Chaines en chaines (Par Hatem)



Un récent reportage sur une chaîne arabe a révélé que sur tous les satellites qui « Nogent » dans le ciel, on peut capter une cinquantaine de chaînes arabes.


La majorité de ces chaînes sont « free to air » , c’est-à-dire non cryptées mais surtout peu de chaînes sont rentables.



La plupart « survivent » grâce à l’apport gouvernemental de leur pays. Et même celles qui se sont réunies en bouquets ont du mal à joindre les deux bouts de faisceaux.


La rentabilité d’une chaîne télé dépend de l’apport publicitaire. Il faut remplir les espaces par un maximum de spots. Mais , les annonceurs, suivent l’audimat. Celui-ci n’est gonflé que durant le mois de Ramadan où , traditionnellement, les chaînes arabes diversifient leur production et l’enrichissent.
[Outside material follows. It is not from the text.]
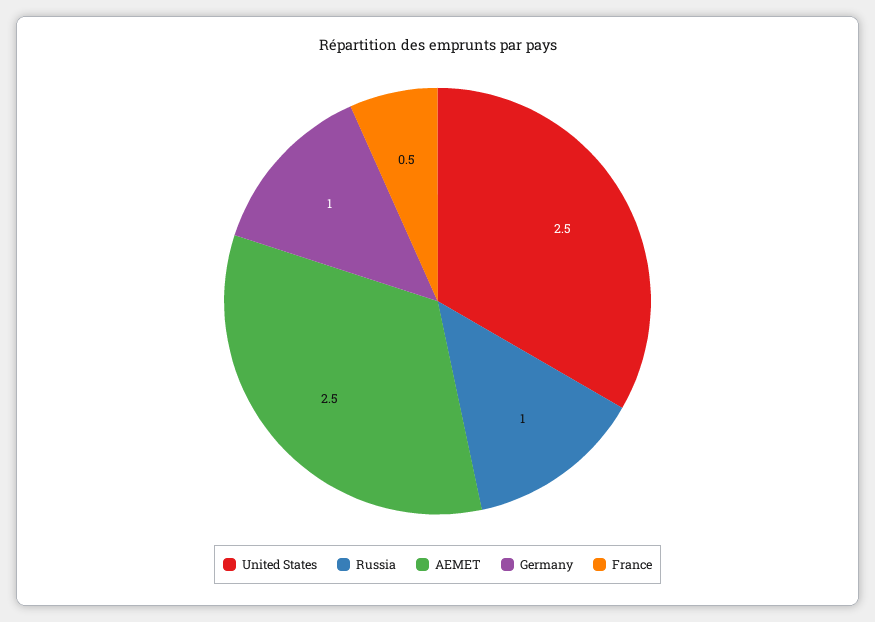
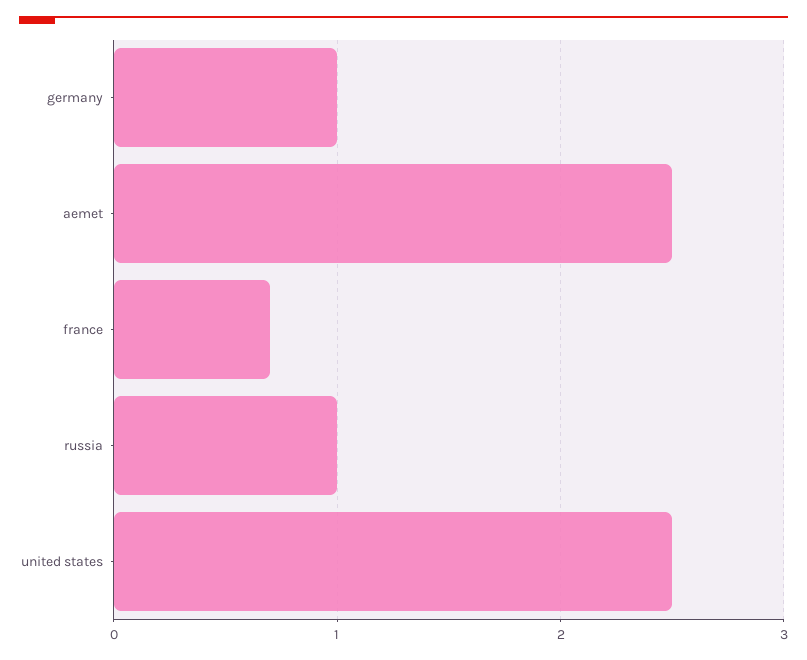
France: 0.5 -> 0.7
Au fait, une chaîne n’est rentable que grâce aux annonceurs. Ceux-ci ne payent que lorsque la chaîne est regardée.


Bref , la télé rentable est celle qui réussit à offrir une production assez riche pour remplir les plages « vides » entre deux coupures pub !


C’est le principe des chaînes occidentales. Ce principe est à la limite du « choquant » mais c’est réellement ça . D’ailleurs ? Les producteurs occidentaux ne le cachent plus . Mieux encore, ils poussent les limites de la créativité audiovisuelle afin justement de créer l’audimat qui draine les annonceurs.


Les chaînes arabes ont l’avantage d’avoir un large public qui pratique une même langue. Les cinquante chaînes ne pourront sur vivre qu’en créant un marché commun où les productions seront commercialement échangées.